- REQUIRED TASK
Pick out each line in the entries below that contains the word "seen", and copy those lines in full.

- LISTING
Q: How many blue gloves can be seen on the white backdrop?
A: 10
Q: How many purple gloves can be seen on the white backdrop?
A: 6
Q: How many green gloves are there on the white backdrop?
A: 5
--
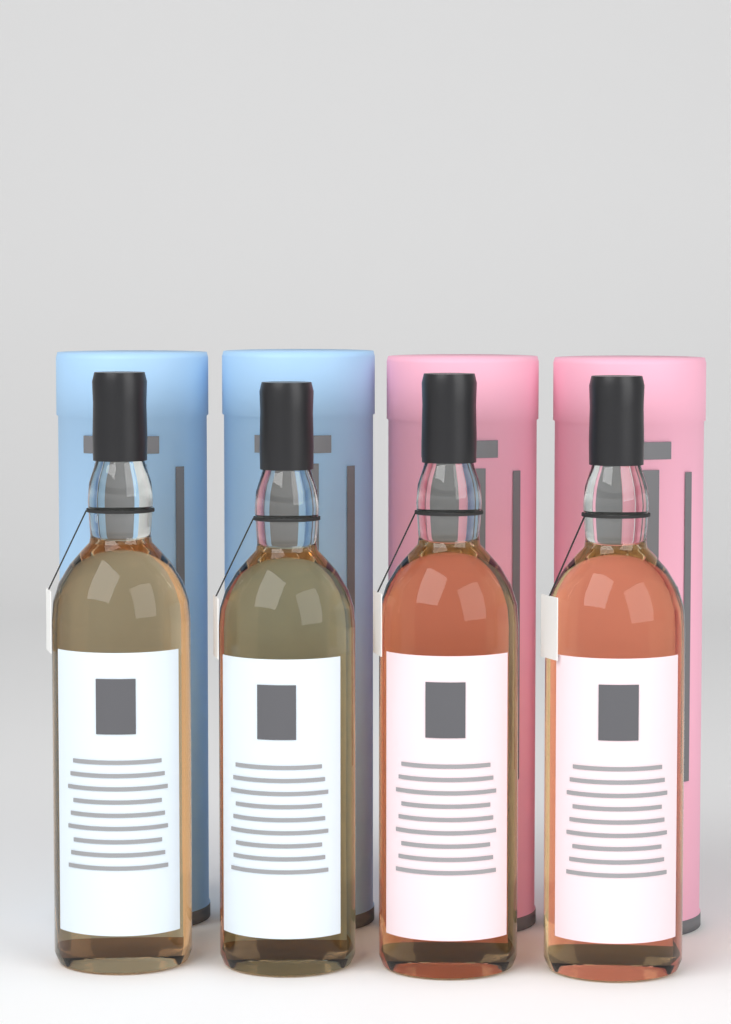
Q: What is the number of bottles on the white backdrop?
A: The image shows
...
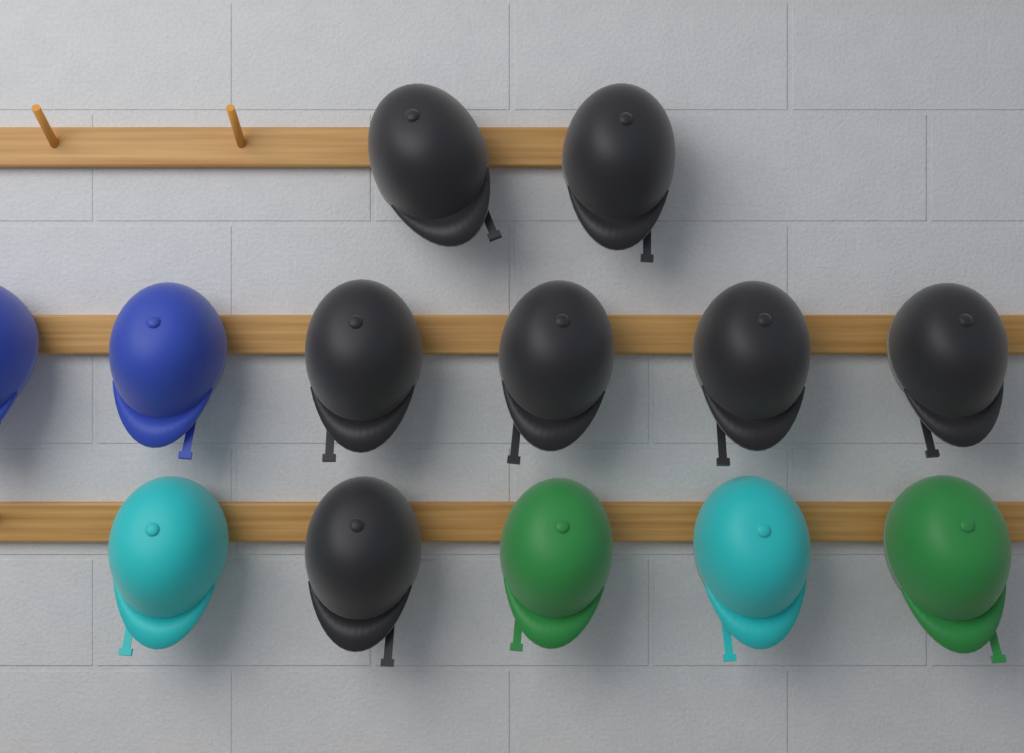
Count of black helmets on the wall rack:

- CORRECT RESULT
Q: How many blue gloves can be seen on the white backdrop?
Q: How many purple gloves can be seen on the white backdrop?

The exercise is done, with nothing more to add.